Presently, many "aboriginal" people, who have absolutely no ties with First Nation and Inuit communities, are still being permitted by federal and provincial governments, and courts, to exercise aboriginal hunting and fishing rights.
On the identity issue, since my 1996 column was published, things have got worse - individual First Nation identities have been almost excluded from publication. Examples: I recently read two stories about Bouctouche and Membertou, both Mi'kmaq First Nation communities. In them, the term Mi'kmaq was not used once. Instead, the term "aboriginal" was used exclusively - aboriginal community, aboriginal chief, aboriginal achievement, etc. If a reader didn't know better, there was no way of telling that they were Mi'kmaq.
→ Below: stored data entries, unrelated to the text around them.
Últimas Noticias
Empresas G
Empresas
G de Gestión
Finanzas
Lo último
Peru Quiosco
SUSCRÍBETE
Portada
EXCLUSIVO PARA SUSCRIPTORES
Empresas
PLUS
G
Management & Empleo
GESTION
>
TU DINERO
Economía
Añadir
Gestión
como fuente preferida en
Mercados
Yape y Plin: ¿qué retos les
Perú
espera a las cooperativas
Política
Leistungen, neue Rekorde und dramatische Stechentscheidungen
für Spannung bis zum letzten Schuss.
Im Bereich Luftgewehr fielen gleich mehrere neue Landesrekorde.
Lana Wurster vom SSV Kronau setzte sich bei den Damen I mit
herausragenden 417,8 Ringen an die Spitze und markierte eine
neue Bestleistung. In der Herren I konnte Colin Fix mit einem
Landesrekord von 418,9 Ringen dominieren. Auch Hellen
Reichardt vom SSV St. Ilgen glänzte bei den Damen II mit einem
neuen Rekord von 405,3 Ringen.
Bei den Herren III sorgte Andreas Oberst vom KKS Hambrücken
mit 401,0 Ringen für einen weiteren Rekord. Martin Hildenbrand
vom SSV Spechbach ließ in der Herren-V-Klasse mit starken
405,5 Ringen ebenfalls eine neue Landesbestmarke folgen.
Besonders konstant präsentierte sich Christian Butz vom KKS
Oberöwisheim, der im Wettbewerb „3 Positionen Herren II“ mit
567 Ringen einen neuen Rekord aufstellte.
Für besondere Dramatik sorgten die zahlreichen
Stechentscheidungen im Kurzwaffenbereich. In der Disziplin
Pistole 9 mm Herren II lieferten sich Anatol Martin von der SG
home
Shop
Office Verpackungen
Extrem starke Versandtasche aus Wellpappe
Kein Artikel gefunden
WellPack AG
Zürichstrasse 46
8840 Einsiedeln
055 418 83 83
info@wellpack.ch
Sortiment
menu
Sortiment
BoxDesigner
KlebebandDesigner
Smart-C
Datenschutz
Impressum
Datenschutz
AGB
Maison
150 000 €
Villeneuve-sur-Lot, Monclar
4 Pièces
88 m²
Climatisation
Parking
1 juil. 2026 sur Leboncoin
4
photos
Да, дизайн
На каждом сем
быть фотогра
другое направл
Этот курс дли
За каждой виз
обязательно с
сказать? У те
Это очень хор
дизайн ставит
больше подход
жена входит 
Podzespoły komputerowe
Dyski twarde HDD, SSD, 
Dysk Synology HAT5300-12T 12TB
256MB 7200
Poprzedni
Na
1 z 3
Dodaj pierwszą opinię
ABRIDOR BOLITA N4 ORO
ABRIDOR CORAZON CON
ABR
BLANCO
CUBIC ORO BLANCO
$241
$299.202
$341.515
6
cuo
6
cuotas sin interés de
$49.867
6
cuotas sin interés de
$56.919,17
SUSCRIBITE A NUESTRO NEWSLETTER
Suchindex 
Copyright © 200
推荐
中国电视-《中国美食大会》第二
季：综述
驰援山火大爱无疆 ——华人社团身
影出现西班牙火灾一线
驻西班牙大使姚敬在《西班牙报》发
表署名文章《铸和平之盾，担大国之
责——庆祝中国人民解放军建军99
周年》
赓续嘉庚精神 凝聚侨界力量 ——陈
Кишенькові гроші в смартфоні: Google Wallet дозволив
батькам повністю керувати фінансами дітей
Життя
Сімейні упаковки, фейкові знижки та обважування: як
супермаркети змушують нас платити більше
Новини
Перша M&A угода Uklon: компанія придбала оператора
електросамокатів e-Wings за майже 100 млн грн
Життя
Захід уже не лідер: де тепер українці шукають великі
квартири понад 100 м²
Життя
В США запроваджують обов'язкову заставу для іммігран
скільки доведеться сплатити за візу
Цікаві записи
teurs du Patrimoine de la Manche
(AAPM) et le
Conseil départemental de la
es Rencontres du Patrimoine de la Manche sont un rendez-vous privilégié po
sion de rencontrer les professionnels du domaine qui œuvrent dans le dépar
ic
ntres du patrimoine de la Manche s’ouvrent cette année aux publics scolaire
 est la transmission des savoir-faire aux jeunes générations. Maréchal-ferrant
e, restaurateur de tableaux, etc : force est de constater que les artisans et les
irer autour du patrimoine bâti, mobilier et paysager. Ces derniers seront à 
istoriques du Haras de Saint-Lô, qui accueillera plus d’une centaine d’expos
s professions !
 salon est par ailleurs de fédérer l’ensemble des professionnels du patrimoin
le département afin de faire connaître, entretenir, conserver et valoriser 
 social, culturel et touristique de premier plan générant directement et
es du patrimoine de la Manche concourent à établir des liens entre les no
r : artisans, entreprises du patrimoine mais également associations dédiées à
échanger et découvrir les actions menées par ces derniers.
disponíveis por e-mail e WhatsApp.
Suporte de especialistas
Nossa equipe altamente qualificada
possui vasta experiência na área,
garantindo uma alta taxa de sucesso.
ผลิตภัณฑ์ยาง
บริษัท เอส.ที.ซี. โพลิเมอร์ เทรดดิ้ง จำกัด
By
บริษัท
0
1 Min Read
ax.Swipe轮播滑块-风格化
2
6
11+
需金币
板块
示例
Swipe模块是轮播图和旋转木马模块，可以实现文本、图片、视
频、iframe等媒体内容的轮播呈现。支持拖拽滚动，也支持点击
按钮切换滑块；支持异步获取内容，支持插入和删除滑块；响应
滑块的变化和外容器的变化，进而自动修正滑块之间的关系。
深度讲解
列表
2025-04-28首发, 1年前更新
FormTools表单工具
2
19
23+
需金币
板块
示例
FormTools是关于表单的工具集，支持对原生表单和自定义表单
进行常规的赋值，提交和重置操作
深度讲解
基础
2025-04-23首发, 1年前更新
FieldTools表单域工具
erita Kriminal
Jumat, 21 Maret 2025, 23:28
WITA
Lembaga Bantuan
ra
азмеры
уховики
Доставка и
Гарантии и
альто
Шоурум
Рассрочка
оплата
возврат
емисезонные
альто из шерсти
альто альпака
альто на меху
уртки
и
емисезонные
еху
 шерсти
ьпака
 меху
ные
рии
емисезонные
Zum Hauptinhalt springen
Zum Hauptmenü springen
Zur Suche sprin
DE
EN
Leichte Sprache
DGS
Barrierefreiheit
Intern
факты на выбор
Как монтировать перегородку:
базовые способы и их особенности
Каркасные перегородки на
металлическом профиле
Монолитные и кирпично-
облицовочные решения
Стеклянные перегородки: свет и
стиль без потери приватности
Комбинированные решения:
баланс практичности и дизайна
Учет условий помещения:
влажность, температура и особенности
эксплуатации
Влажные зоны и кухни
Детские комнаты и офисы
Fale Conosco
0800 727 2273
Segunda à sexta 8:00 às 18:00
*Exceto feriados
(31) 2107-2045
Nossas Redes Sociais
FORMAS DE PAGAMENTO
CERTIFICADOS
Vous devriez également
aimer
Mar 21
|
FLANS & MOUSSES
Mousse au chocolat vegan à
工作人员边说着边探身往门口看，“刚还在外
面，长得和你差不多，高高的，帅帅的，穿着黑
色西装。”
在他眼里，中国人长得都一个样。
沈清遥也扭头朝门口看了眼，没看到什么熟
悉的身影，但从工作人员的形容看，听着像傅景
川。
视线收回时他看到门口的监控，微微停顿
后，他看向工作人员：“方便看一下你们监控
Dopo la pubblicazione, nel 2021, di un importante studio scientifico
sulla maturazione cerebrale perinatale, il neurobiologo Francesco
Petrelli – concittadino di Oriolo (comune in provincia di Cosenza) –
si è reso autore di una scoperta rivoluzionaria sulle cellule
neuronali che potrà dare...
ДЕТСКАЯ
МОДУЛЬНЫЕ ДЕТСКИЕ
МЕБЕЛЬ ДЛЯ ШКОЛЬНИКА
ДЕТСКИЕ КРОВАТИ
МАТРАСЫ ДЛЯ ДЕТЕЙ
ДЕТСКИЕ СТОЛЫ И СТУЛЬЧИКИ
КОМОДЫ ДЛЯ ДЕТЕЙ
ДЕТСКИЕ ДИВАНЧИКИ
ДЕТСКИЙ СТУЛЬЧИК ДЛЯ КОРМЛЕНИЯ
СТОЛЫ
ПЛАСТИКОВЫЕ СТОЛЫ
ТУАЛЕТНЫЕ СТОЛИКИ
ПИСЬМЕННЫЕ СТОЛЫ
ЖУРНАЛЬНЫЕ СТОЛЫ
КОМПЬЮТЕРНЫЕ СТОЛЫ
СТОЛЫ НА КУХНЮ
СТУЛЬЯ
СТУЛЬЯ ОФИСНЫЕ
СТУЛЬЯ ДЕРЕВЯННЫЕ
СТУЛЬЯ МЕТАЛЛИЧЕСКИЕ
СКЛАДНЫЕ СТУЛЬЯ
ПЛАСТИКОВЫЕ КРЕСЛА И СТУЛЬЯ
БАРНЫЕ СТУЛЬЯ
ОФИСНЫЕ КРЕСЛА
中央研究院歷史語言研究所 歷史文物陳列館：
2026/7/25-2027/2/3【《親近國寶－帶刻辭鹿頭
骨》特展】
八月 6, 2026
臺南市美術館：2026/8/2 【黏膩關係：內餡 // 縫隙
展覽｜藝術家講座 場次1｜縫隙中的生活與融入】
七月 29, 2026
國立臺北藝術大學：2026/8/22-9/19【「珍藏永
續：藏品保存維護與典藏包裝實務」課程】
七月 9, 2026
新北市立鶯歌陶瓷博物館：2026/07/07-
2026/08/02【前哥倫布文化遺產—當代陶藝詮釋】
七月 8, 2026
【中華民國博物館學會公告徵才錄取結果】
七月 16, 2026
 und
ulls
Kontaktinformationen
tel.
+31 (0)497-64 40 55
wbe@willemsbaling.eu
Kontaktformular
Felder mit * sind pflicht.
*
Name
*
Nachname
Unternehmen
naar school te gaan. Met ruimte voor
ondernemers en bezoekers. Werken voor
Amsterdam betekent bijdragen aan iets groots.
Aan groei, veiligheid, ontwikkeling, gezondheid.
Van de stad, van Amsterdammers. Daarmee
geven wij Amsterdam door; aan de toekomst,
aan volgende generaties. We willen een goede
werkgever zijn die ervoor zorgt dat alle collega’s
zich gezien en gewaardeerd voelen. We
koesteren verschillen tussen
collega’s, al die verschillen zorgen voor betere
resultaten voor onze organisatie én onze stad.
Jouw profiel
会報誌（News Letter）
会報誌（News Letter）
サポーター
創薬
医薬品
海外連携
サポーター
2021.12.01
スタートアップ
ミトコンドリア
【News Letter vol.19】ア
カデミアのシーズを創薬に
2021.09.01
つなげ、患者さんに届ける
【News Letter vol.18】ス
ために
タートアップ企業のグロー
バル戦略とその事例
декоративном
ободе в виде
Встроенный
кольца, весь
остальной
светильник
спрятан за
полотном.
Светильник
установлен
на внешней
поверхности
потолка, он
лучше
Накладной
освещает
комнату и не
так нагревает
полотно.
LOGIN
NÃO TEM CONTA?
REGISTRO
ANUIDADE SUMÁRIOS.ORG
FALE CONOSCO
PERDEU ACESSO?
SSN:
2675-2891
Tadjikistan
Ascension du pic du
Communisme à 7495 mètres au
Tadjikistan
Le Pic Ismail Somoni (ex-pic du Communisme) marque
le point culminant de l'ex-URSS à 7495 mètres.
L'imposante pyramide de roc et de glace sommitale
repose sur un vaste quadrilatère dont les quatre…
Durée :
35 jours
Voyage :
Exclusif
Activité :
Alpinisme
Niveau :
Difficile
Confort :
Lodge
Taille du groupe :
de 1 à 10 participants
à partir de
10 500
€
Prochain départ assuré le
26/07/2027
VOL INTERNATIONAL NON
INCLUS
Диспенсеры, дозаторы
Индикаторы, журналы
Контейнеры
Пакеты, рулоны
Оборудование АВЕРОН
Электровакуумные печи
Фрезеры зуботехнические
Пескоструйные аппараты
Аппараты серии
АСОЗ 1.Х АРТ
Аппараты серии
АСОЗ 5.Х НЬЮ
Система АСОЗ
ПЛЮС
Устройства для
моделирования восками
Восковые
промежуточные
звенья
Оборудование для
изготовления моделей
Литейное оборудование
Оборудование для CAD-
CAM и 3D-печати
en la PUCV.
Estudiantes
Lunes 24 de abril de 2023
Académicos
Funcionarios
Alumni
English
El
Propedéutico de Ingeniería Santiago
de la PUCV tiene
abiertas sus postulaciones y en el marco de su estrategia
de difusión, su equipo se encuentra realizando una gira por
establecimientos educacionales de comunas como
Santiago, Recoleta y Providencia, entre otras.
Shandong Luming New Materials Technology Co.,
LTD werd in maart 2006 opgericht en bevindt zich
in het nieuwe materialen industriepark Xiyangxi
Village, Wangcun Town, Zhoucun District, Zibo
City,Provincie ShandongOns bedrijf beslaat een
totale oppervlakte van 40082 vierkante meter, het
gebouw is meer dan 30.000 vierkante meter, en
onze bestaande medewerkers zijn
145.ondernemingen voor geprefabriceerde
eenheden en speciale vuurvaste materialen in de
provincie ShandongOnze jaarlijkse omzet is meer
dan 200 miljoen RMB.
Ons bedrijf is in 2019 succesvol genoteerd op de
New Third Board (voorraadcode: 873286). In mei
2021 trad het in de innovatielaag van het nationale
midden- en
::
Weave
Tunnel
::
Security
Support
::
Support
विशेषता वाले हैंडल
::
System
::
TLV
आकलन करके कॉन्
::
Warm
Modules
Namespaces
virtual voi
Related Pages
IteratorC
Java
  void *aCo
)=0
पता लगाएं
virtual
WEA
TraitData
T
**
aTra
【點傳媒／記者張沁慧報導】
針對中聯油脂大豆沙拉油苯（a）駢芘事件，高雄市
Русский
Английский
Adding strength to this assertion, there is, among many other similar news stories, the story of Neil Stonechild, a boy allegedly left on the outskirts of Saskatoon by police to freeze to death - which was part of our daily news for quite some time. Yet, how many of you know that he was a member of the great Cree Nation? Not many, because it was reported almost exclusively that he and his family were "aboriginal."
There is no such thing as a First Nation called "aboriginal," with an aboriginal language, aboriginal culture, etc. The First Nations of North America constitute very distinct indigenous cultures, with very distinct languages, customs, etc. Is it so hard, when describing the activities of one of our First Nations, to use the term Mi'kmaq, Maliseet, Mohawk, Sioux, etc.? Please use them. A Mi'kmaq cannot understand the Sioux language, or vice versa, we are not the same.
National Chief Phil Fontaine, and First Nation leaders in the U.S. should get interested and take steps to reverse this melting pot slide.